Lo que hará
[1] Traduzca al inglés la siguiente oración del texto sobre la Semana de Cine de Valladolid: "No es un Festival de Cine Español, como el de Málaga."
[2] Según el texto sobre la Semana de Cine de Valladolid, ¿a qué hora tuvo lugar la primera proyección del día?
[3] Enumere todas las ciudades cuyos festivales de cine se contraponen a la Semana de Cine de Valladolid en el texto sobre dicha Semana.

Pasaje del ejercicio
════
La Semana de Cine de Valladolid es un Festival sin
adjetivos. No es un Festival de Cine Africano, como el de Córdoba, y mira que
me gusta el cine africano. No es un Festival de Cine Iberoamericano, como el de
Huelva. No es un Festival de Cine Español, como el de Málaga. No es un Festival
de Cine del Tercer Mundo, como el de Granada. No es un Festival de Cine
Europeo, como el de Sevilla. Es una semana de cine. O si se prefiere, una
Semana Internacional de Cine, como su propio nombre indica y con todo lo que el
término “internacional” implica.
Por eso en un mismo día uno puede ver en un mismo día en
la Sección Oficial una película española, otra finlandesa, otra israelí y otra
canadiense. Y es que la capacidad de concentración de uno no le permite
disfrutar de más de cuatro películas al día, la primera proyección de las
cuales tuvo lugar a las nueve de la mañana, cuando todavía los churros del
desayuno no habían casi iniciado su ciclo natural de metabolismo.
Esa primera película fue el largometraje catalán L’arteria invisible (2015), de Per Vilá
Barceló, y lo que siente uno, sobre todo a las nueve de la mañana, en el pase
de prensa de una película en un festival de cine es que está penetrando en una
selva cada vez menos virgen a medida que los pasos van avanzando. Para el cartel
oficial de la película se ha utilizado el español, es decir, La arteria invisible, que eso no
significa nada. Es sólo que el cartel oficial de la película está en español.
Y en ese filme de Vilá Barceló lo que más llama la atención
es el lenguaje cinematográfico, puesto que cada puesta en escena habla por sí
misma, sin que sea muchas veces sea necesaria la presencia de los actores.
Asistimos así a momentos en los que escuchamos la voces, pero no vemos a los
personajes, o los vemos de espaldas, o vemos a uno sólo, también de espaldas, o
le vemos reflejado en un espejo, o escuchamos sólo los ruidos de fondo
(ladridos, televisión, coches) sin que nadie diga nada en la pantalla, todo lo
cual me parece un alarde fílmico.
════
Datos proporcionados
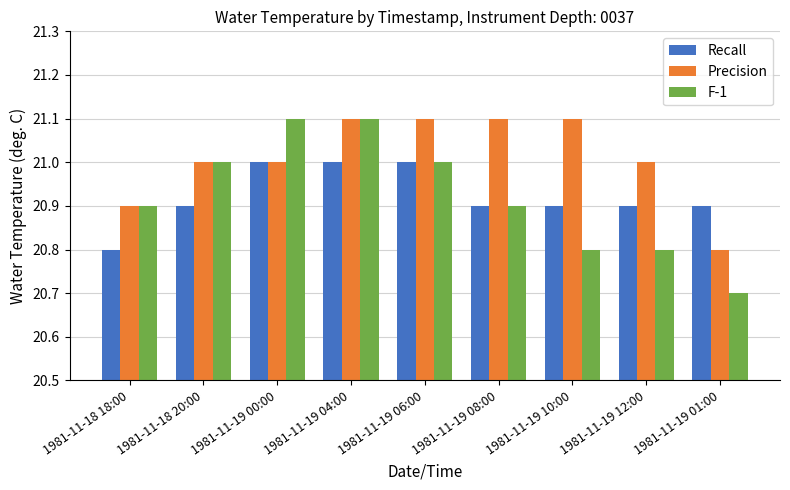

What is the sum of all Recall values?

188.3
════
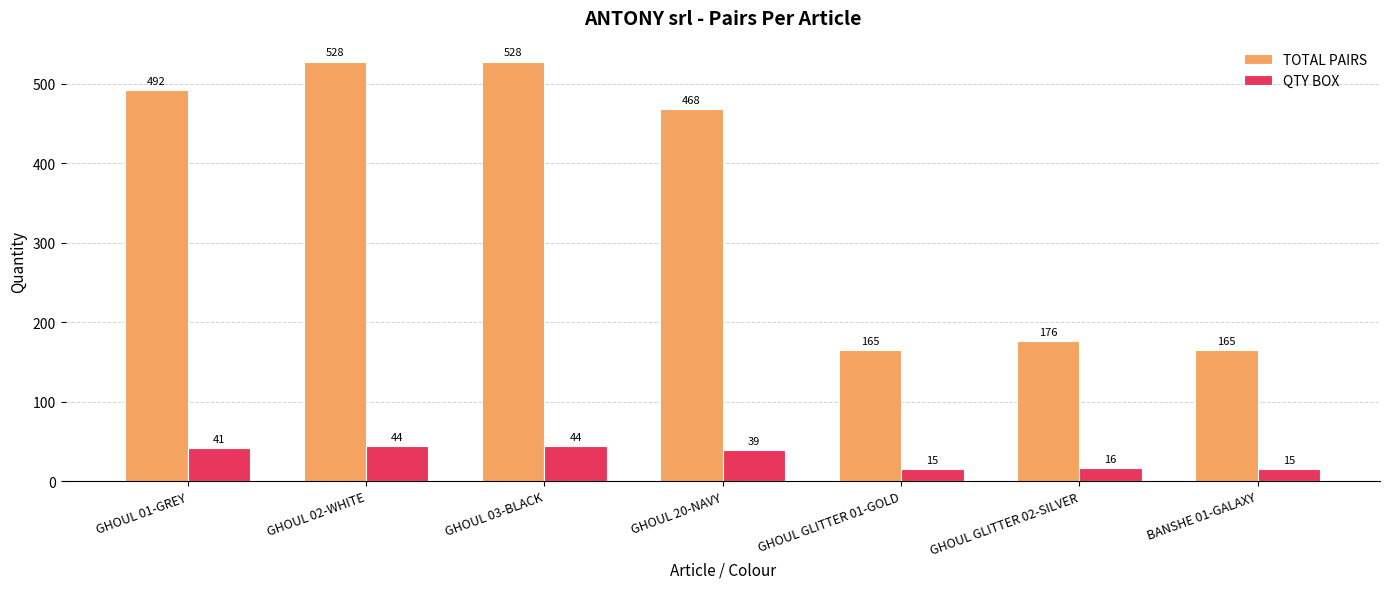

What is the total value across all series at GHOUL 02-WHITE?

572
════
Resultados del ejercicio
[1] It is not a Spanish Film Festival, like the one in Málaga.

[2] A las nueve de la mañana.

[3] Córdoba, Huelva, Málaga, Granada y Sevilla.